May is out (thankfully) and summer is in, and living will be … well, uneasy — particularly if you are trying to decide whether to hang with existing stocks, invest in new ones or make a play in some other marketplace.
Usually the markets give you a sign about which way to act. So what hand are we being shown today?
On the stock market side, losses and cratered business models like Research in Motion (NASDAQ:RIMM) and Green Mountain (NASDAQ:GMCR) suggest that it’s time to move on, while screaming buys like Apple (NASDAQ:AAPL) look attractive at now-reduced prices. After almost two weeks of bleeding, even Facebook (NASDAQ:FB) is starting to look attractive!
But are we looking at a bottom for bargain hunting, or a bottom for selling? A case can be made for either side of that coin.
The stock market really seems like it’s saying “do no harm” — which means hang on for dear life, and try not to think about it on a short-term basis.
What about bonds?
Yields on the 10-year Treasury hit a historically low yield of 1.625% earlier this week, then ducked even lower on Friday as investors fled — you guessed it — stocks for the “safety” of U.S. government-backed paper.
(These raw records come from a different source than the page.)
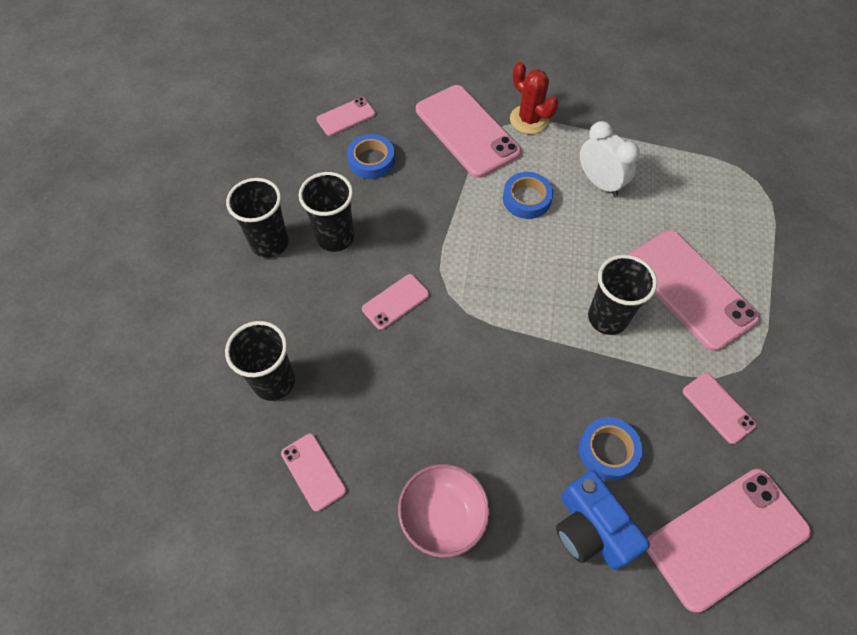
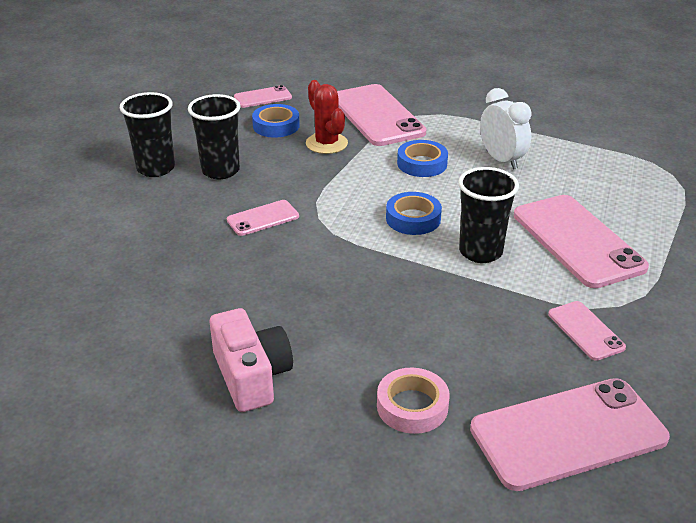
camera: 10 degrees right, 25 degrees down
(274, 382) = (118, 259): black cup -> none
(313, 472) = (130, 326): pink phone -> none
(443, 517) = (251, 376): pink bowl -> pink camera
(529, 120) = (442, 114): red cactus -> red cactus (326, 143)
(591, 529) = (412, 406): blue camera -> pink tape
(608, 450) = (450, 348): blue tape -> blue tape (413, 219)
Of course, that paper is backed by recent disappointing news on the economic front, and that’s before the summer doldrums kick into high gear, so there appears to be no evident relief or upside on this front, either. Ugh!
How about straight cash?
Everybody sleeps better when they have money stashed away under the mattress for the summer’s hot but rainy days. Why not just keep it there?
Well, money funds and bank CDs pay out … not a lot. If you socked away 10 grand for a month, you’d be lucky to get enough interest to buy a Samuel Adams Summer Ale. A six-pack is out of the question — even with the effects of compounding.
Since nobody wants into the market — and sticking money into a bank that might just use your hard-earned cash to bet on obscure arbitrage or “hedging” products, like JPMorgan (NYSE:JPM) just did, is anathema to many — how about another summer option?
Take a trip.
Europe is sounding swell, as the dollar gains strength against the euro every week, so you can buy more goods with fewer dollars. Of course, there might not be a euro by the time you get there, and whatever the dollar is pegged to in, say, October, might fall through the floor.
Try to ignore the reality that the eurozone is under pressure as Italy and France struggle, Spain wavers, and Greece looks ready to fall into the Aegean.
OK, maybe a little turmoil is too much for any nervous travelers out there, so give it some thought before you head across the pond.
Here’s a better idea: See the USA or some part of your neck of the woods.
Now is a great time to load the family up into the sedan, since Ford (NYSE:F) and GM (NYSE:GM) are out there making deals, and gas prices haven’t been this low in quite some time. Exxon Mobil (NYSE:XOM) and Chevron (NYSE:CVX) will be happy to take your money, even at a “reduced” price of well under $4 per gallon, anyway.
I’m going to find my easy chair, slide it under a shady tree, spend a few minutes on the iPad to look over some magazines, turn off my phone and take a nap that ends on Labor Day.
Things have to be better by then.
Marc Bastow is an Assistant Editor at InvestorPlace.com. As of this writing, he was long AAPL and XOM.